En vérité, sauf à faire le vieux c**, il faut admettre que la setlist du soir était non seulement cohérente au regard de l'intensité et du rythme des différents titres joués, mais également au regard de l’orientation que le groupe souhaite donner à ses concerts, tous les titres (ou presque) offrant une grande participation du public ayant été passés en revue.

Pour autant, Parkway Drive m’a laissé ce soir un sentiment assez étrange, au milieu du gué.
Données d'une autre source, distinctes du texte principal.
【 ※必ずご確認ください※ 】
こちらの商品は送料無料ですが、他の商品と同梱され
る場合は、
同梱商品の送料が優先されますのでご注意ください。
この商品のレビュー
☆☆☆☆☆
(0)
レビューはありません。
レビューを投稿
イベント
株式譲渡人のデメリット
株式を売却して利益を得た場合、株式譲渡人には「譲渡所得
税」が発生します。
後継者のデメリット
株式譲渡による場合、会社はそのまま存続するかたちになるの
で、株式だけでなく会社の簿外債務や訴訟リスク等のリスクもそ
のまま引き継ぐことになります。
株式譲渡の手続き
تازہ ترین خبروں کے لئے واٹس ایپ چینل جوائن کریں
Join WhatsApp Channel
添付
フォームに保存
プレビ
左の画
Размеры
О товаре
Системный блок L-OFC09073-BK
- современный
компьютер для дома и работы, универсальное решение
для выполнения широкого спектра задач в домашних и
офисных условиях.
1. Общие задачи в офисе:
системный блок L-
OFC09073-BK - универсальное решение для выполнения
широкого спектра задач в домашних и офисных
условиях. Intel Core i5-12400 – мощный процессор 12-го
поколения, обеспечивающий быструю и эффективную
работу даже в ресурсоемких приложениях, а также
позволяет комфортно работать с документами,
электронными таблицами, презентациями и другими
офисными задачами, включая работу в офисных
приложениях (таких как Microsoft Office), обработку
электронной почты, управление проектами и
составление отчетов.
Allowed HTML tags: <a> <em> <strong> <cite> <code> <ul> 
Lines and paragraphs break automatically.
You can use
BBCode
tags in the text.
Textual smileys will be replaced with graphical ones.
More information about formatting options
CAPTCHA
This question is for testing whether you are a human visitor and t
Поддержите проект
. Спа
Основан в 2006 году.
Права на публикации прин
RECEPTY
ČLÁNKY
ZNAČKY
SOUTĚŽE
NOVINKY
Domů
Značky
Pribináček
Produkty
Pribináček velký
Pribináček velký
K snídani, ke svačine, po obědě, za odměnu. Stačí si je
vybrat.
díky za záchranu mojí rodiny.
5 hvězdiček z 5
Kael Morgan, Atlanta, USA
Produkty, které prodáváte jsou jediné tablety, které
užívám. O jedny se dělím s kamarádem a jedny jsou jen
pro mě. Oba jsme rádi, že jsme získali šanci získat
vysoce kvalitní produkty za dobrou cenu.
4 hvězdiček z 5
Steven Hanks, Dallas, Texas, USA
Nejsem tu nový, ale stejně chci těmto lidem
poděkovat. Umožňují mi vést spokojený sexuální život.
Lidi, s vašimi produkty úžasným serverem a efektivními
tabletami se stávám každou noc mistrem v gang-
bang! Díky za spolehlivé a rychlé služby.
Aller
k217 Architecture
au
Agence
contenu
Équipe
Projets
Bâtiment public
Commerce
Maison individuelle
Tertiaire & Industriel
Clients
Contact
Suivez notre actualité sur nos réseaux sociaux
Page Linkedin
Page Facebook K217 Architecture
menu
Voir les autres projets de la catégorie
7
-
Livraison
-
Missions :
D’une part, je suis pleinement conscient d’avoir passé une excellente soirée, grâce à une prestation du groupe toujours aussi propre. Les Australiens sont devenus une vraie machine en live avec des lights et un son excellent, ainsi qu’un jeu de scène particulièrement rôdé sans démonstrations exaspérantes contrairement à d’autres cadors du genre (pas de sauts continus et autres pirouettes). D’autre part, porté par un Ire qui plonge le groupe dans des penchants "Hey metal" qui ne me siéent guère, Parkway Drive livre désormais des prestations plus lisses, probablement moins intenses et brutes que ce qu’elles ont pu être par le passé. J’ai notamment souvenir d’un live au Cabaret Sauvage qui en avait laissé plus d’un sur le derrière… !

Quoi qu’il en soit, Parkway Drive a encore prouvé ce soir, s’il en était encore besoin, qu’il constitue l’un des meilleurs groupes du genre.

Setlist :

Wild Eyes
Carrion
Dedicated
Vice Grip
Karma
Sleepwalker
Dark Days
Destroyer
Boneyards
Writings on the Walls
Idols and Anchors
Bulls on Parade (RATM cover)
Swing
Crushed
Bottom Feeder

Merci à Alternative Live et au Bataclan.